EXERCISE DIRECTIONS: In the entries below, begin at the line with "曾经有一部小改的思域，现役" and stop after the line with "社員、ゴミはしっかりかたしましょう！"; output those lines exactly and omit the pictures.

TASK INPUT:

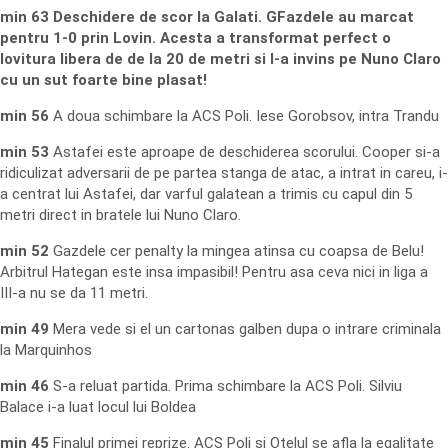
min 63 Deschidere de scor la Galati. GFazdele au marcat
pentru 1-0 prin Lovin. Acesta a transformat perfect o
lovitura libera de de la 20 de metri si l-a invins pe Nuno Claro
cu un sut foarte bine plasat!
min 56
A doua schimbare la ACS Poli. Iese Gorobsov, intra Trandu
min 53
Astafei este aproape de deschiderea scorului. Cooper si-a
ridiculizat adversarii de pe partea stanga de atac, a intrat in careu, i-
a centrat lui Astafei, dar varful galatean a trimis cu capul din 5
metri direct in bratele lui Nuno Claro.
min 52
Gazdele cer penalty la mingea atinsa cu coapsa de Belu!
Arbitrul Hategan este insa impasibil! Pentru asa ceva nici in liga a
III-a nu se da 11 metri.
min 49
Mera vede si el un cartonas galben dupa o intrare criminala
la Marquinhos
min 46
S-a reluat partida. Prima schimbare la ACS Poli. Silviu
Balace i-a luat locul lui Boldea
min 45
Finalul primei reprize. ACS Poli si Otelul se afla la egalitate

...

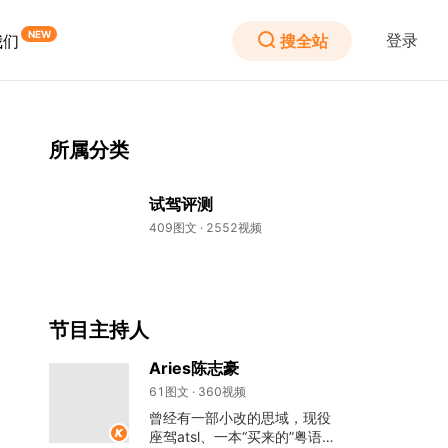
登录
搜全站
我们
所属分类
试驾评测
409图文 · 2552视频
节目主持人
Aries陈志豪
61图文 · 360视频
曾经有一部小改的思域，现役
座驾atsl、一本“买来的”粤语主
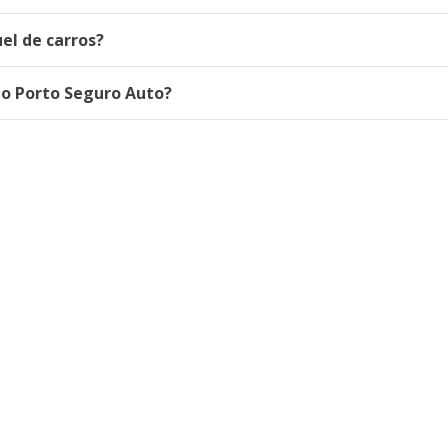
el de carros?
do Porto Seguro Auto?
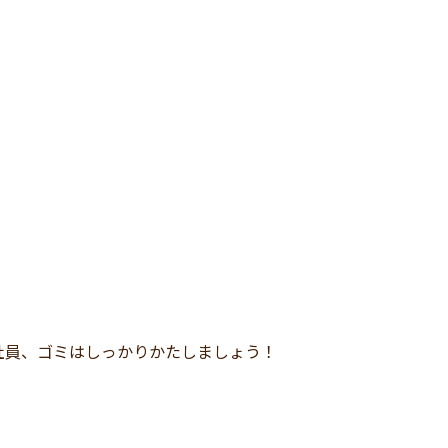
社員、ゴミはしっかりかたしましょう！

ANSWER BELOW:
曾经有一部小改的思域，现役
座驾atsl、一本“买来的”粤语主
el de carros?
do Porto Seguro Auto?
社員、ゴミはしっかりかたしましょう！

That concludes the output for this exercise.